PRCs form the “front line in this battle,” Carol Everett told BP in a phone interview. “I would really like to see the Baptist church come to the forefront and every church get involved with a pregnancy resource center. That doesn’t mean they have to start one. They can get involved with their local one, and then they can have volunteers in there that serve as local missionaries. It’s a wonderful place for us to act as missionaries without going to a foreign mission field.”
The Heidi Group, which Everett founded in 1995, is working to open PRCs in unserved locations, such as the 21 counties in central and west Texas without one, said Everett, a member of a Southern Baptist church.
PRCs in Texas have already experienced what ministry will be like when abortion is prohibited during much of pregnancy. The state’s ban on abortion when a preborn child’s heartbeat can be detected – which can be as early as five to six weeks into pregnancy – took effect in September 2021.
That ban produced an increase of 50 percent “in girls and women walking through the doors of our pregnancy centers in Texas, almost across the board” and eventually up to 90 percent in some cities, Everett told BP. Now that Roe has been reversed and “people start thinking that [abortion is] wrong, we expect another rush,” she said.
One way Southern Baptists have supported the work of PRCs is through the Psalm 139 Project, the ERLC’s ministry to help provide ultrasound technology to pregnancy centers and train staff members in its use.
The ERLC has nearly reached its goal of 50 ultrasound placements between December 2020 and January 2023, which would have been the 50th anniversary of the Roe ruling had it not been overturned. The Psalm 139 Project has 49 machines placed or committed to be placed by January and funding for machines to surpass that goal. Since 2004, Psalm 139 has helped place ultrasound equipment at centers in 16 states and one other country, Northern Ireland.

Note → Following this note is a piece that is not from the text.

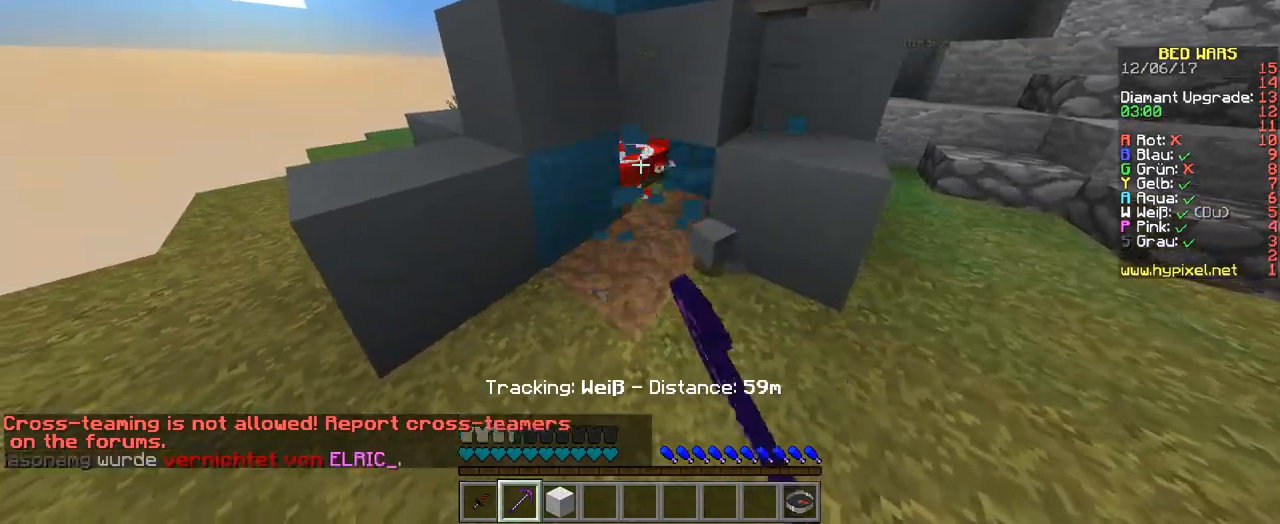
{"keys": [], "events": []}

Lisa Cathcart, executive director of the Pregnancy Care Center (PCC) in Old Hickory, Tenn., for more than 13 years, told BP advocating for and financially supporting PRCs is a way churches can conduct pro-life ministry. Other ways churches can be pro-life in a post-Roe era, Cathcart said, include:
- Teaching a “whole-life, pro-life view of human dignity” to their members.

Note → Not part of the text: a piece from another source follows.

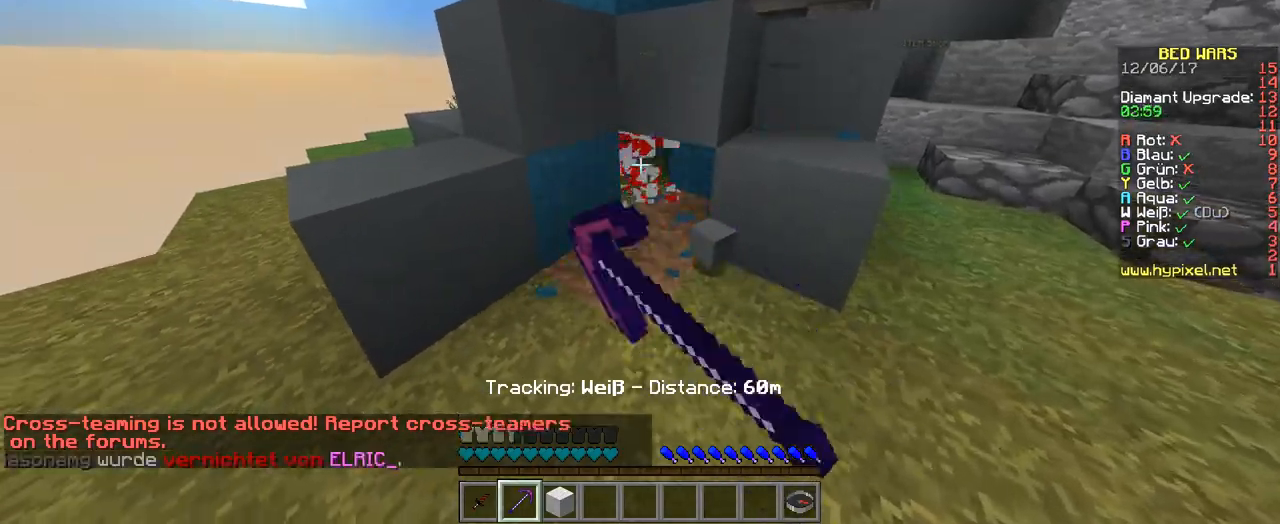
{"keys": ["w"], "events": [[202, "w", "down"]]}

- Ministering in a Gospel-based way to the congregation, which includes post-abortive women and men.
PCC has “always worked for the dignity and welfare of BOTH [mother and child], and our work starts with her – the woman who needs compassion, hope and practical help to consider alternatives to abortion,” Cathcart said in a written statement after Roe was overturned. “Our work will continue, even increase, and we are prepared to meet this moment.”

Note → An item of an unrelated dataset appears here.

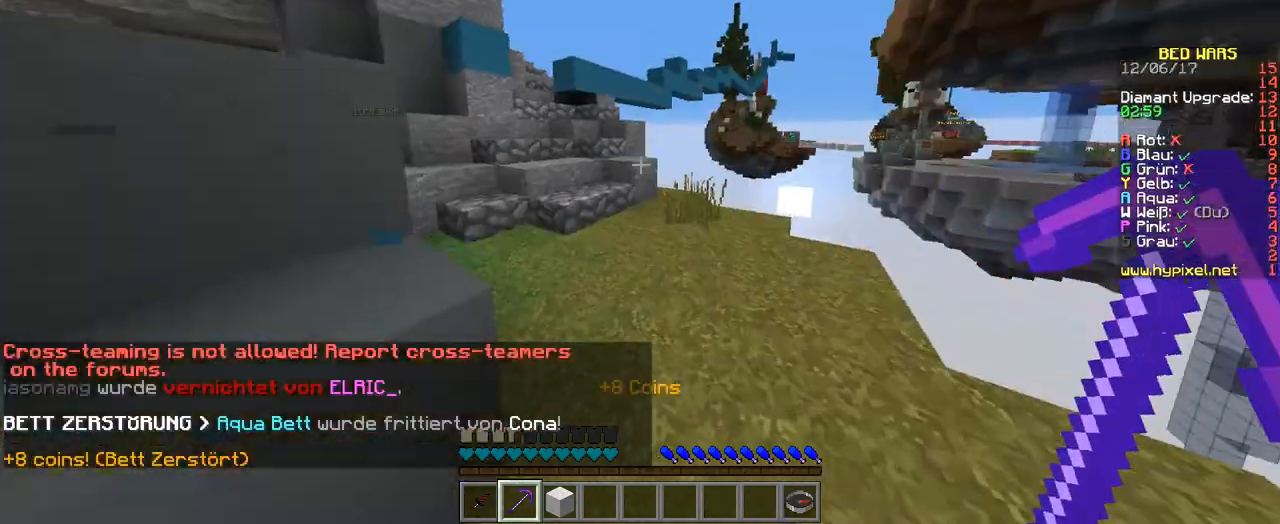
{"keys": ["w"], "events": []}
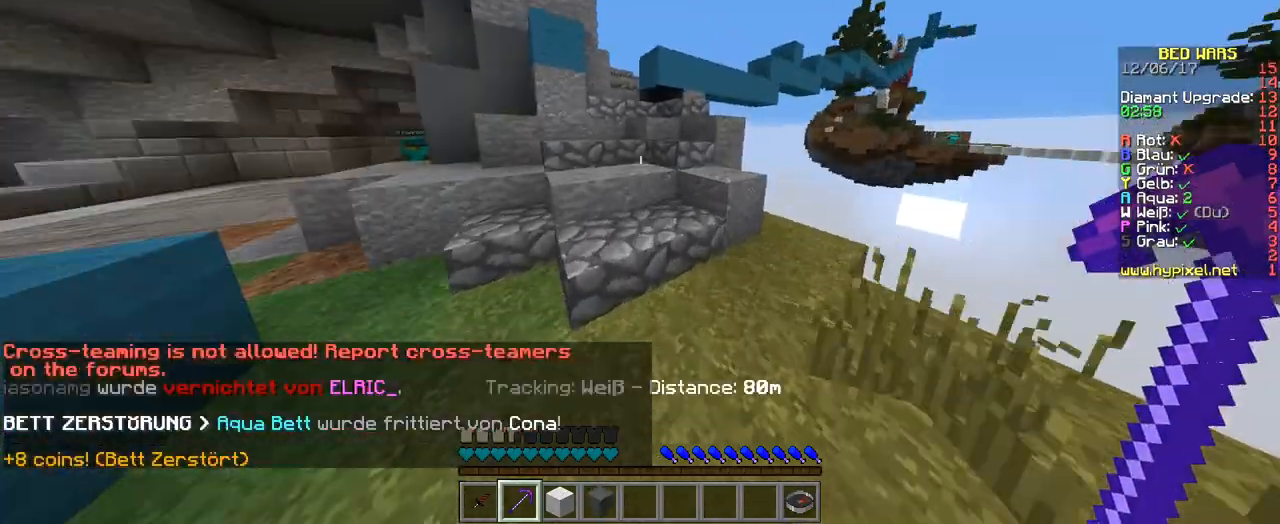
{"keys": ["w"], "events": []}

Pro-life ministry also includes Christian families welcoming children born to vulnerable women into their homes in a post-Roe world, pro-life advocates say. Newell testified before committees of lawmakers in both Alabama houses in support of legislation to prohibit abortion.
In both chambers, Newell said, Democrats on the committees asked him, “If we ban abortion in our state, there will be more kids in foster care and there will be more kids that need to be adopted. Are there enough families?”
“And I unequivocally looked them in the face and I said, ‘If you take this bold step and you dignify life, we will be ready and there will be families for these children.’ And I wholeheartedly believe it.”